» Assigned task: Beginning with the line that contains "index mcp: (188, 162)", retype the entries below exactly, ending with the line that contains "thumb mcp: (337, 453)". Leave out any pictures.

Segment Open

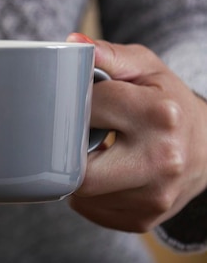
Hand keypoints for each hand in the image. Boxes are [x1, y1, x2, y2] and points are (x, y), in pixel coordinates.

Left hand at [66, 33, 206, 231]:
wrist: (205, 146)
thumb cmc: (166, 101)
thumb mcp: (144, 67)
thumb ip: (108, 54)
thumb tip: (73, 44)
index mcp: (160, 115)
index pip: (88, 108)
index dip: (75, 101)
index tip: (82, 100)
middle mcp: (161, 159)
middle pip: (80, 167)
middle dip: (70, 147)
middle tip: (79, 132)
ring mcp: (154, 196)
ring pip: (81, 192)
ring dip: (77, 170)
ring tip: (96, 149)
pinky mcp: (143, 218)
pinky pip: (91, 210)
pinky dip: (88, 193)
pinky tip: (104, 172)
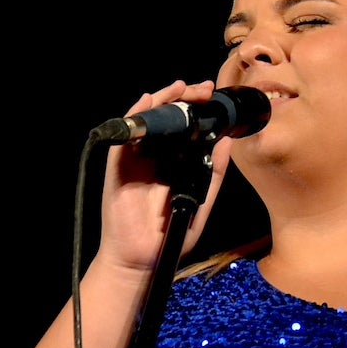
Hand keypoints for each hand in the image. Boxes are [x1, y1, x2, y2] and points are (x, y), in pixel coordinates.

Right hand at [96, 79, 236, 277]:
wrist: (143, 260)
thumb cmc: (171, 236)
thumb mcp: (201, 202)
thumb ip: (214, 173)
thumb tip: (227, 142)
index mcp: (174, 164)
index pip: (185, 128)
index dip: (196, 110)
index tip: (212, 96)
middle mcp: (155, 158)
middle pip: (167, 119)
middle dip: (183, 99)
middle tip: (200, 88)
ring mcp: (135, 161)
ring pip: (147, 122)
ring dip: (161, 101)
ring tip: (179, 88)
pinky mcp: (119, 168)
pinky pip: (124, 138)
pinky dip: (135, 118)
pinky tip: (147, 102)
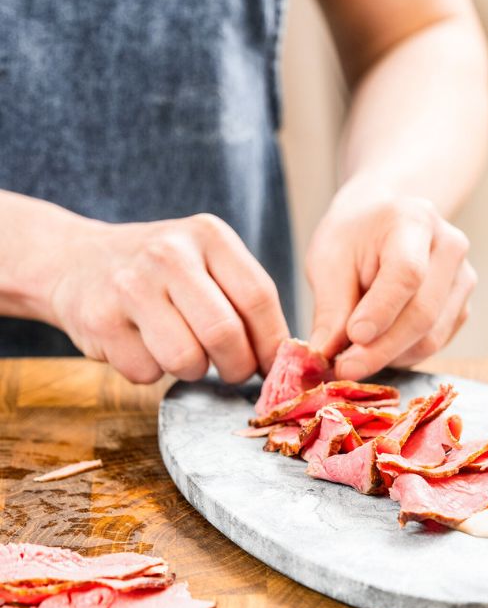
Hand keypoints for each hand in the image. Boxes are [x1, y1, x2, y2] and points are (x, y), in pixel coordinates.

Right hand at [46, 214, 288, 383]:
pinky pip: (146, 373)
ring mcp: (130, 286)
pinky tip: (143, 344)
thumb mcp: (206, 260)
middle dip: (236, 367)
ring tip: (183, 348)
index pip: (258, 297)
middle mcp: (169, 253)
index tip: (273, 364)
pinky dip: (152, 371)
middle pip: (224, 334)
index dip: (272, 342)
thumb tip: (288, 358)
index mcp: (208, 235)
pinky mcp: (99, 321)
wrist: (79, 261)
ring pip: (186, 360)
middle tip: (233, 370)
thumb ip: (245, 298)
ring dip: (193, 370)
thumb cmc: (162, 271)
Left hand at [306, 182, 475, 378]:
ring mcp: (463, 278)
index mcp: (414, 221)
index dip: (381, 311)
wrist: (378, 225)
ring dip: (390, 356)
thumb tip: (324, 356)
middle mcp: (449, 247)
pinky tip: (376, 347)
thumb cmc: (351, 239)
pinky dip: (403, 354)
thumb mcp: (328, 261)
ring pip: (431, 336)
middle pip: (423, 313)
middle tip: (344, 368)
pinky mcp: (463, 305)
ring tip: (353, 356)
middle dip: (380, 349)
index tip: (353, 338)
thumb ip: (330, 308)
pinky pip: (436, 344)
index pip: (407, 273)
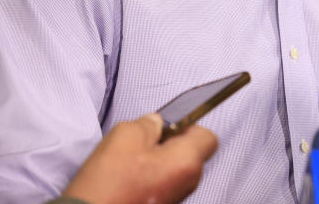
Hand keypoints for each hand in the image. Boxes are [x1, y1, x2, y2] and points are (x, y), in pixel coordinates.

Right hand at [61, 113, 217, 203]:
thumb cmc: (110, 181)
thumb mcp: (126, 135)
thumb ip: (148, 122)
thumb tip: (156, 122)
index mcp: (188, 162)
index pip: (208, 136)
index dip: (187, 126)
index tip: (164, 126)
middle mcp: (188, 182)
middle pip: (190, 152)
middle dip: (169, 142)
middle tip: (142, 141)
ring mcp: (176, 197)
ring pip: (174, 168)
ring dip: (156, 159)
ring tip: (130, 160)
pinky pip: (162, 183)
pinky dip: (149, 176)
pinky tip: (127, 176)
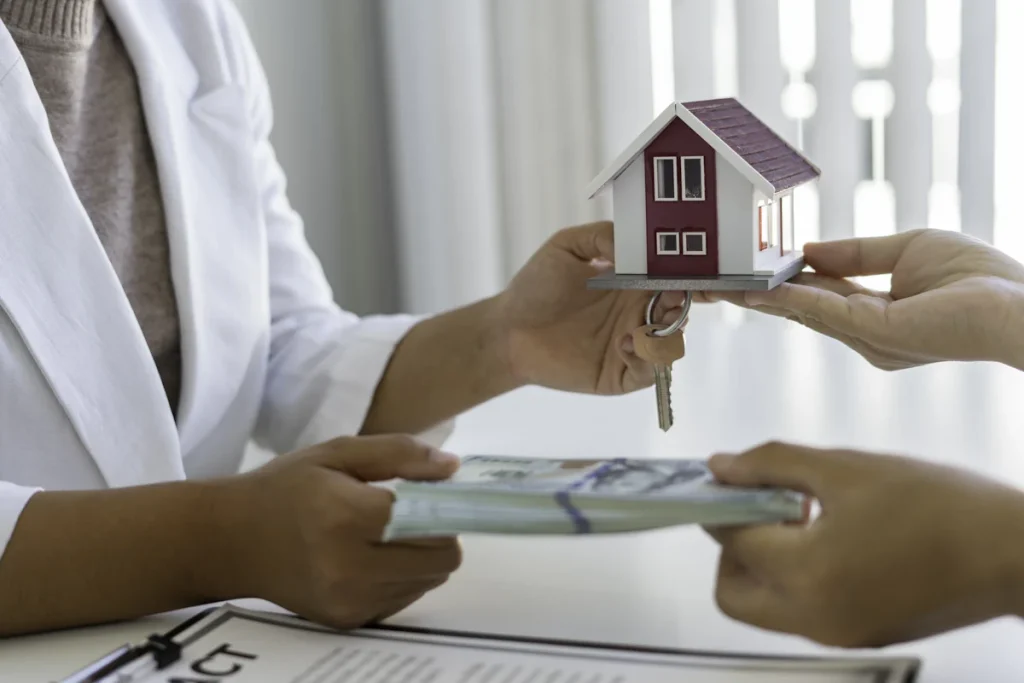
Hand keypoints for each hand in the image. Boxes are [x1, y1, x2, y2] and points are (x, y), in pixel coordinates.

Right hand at [218, 436, 461, 627]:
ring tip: (387, 535)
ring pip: (428, 581)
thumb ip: (398, 453)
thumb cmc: (285, 488)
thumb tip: (452, 468)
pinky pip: (404, 598)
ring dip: (422, 557)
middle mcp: (350, 567)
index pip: (430, 522)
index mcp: (346, 516)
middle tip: (415, 514)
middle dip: (438, 534)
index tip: (436, 493)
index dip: (443, 506)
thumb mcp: (337, 453)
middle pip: (440, 560)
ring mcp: (349, 600)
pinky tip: (373, 557)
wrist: (229, 541)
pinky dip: (402, 577)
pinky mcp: (347, 620)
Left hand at [494, 221, 686, 393]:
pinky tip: (624, 343)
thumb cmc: (535, 287)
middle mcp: (638, 313)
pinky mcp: (619, 374)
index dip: (693, 275)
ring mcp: (631, 345)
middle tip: (672, 297)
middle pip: (681, 311)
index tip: (695, 271)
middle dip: (685, 305)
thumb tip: (635, 245)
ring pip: (672, 343)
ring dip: (667, 333)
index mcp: (633, 283)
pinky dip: (646, 358)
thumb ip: (602, 237)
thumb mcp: (566, 246)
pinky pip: (649, 372)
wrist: (507, 328)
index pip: (675, 279)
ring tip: (642, 325)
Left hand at [705, 442, 1023, 647]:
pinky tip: (827, 536)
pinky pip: (801, 612)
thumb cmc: (934, 504)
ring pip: (765, 607)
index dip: (721, 504)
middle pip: (733, 594)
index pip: (731, 542)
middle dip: (733, 548)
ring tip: (801, 514)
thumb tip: (719, 466)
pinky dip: (795, 578)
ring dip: (764, 562)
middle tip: (760, 504)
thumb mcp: (845, 469)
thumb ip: (772, 464)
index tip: (728, 478)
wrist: (1010, 553)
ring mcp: (836, 634)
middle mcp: (812, 617)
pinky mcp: (859, 637)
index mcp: (805, 575)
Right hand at [707, 229, 1023, 369]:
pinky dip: (790, 299)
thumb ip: (855, 253)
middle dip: (759, 297)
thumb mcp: (906, 250)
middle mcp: (868, 335)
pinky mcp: (878, 335)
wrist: (1019, 303)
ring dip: (762, 299)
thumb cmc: (978, 276)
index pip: (820, 297)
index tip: (750, 274)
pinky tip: (761, 290)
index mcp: (876, 316)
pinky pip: (825, 311)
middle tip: (717, 287)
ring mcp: (870, 340)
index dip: (783, 284)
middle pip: (803, 311)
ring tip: (725, 288)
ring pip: (806, 313)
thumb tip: (807, 251)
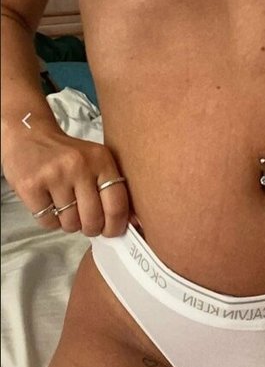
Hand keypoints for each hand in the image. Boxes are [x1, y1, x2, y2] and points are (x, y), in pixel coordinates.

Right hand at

Segment Closed

» Response box:
index mcp: (188, 162)
index pip: (208, 136)
index dip: (187, 126)
index tip: (164, 126)
middle mcp: (188, 182)
middle pip: (190, 152)
middle dip: (169, 142)
middle tip: (142, 141)
ring mcp: (176, 197)
ring pip: (174, 168)
ring dip: (156, 159)
ring tip: (130, 160)
pinky pip: (162, 183)
pinky dip: (149, 176)
pinky tip: (127, 176)
Hand keypoints for each hand in the image. Boxes are [x1, y1, x2, y2] and points are (x, y), in pixel coordinates.

Right hand at [218, 436, 461, 627]:
ring tip: (387, 535)
ring pip: (428, 581)
thumb ip: (398, 453)
thumb cmc: (285, 488)
thumb tip: (452, 468)
pinky pip: (404, 598)
ring dip: (422, 557)
middle mcp: (350, 567)
index pip: (430, 522)
index mcp: (346, 516)
middle tip: (415, 514)
middle dip: (438, 534)
index tip: (436, 493)
index dip: (443, 506)
thumb mcp: (337, 453)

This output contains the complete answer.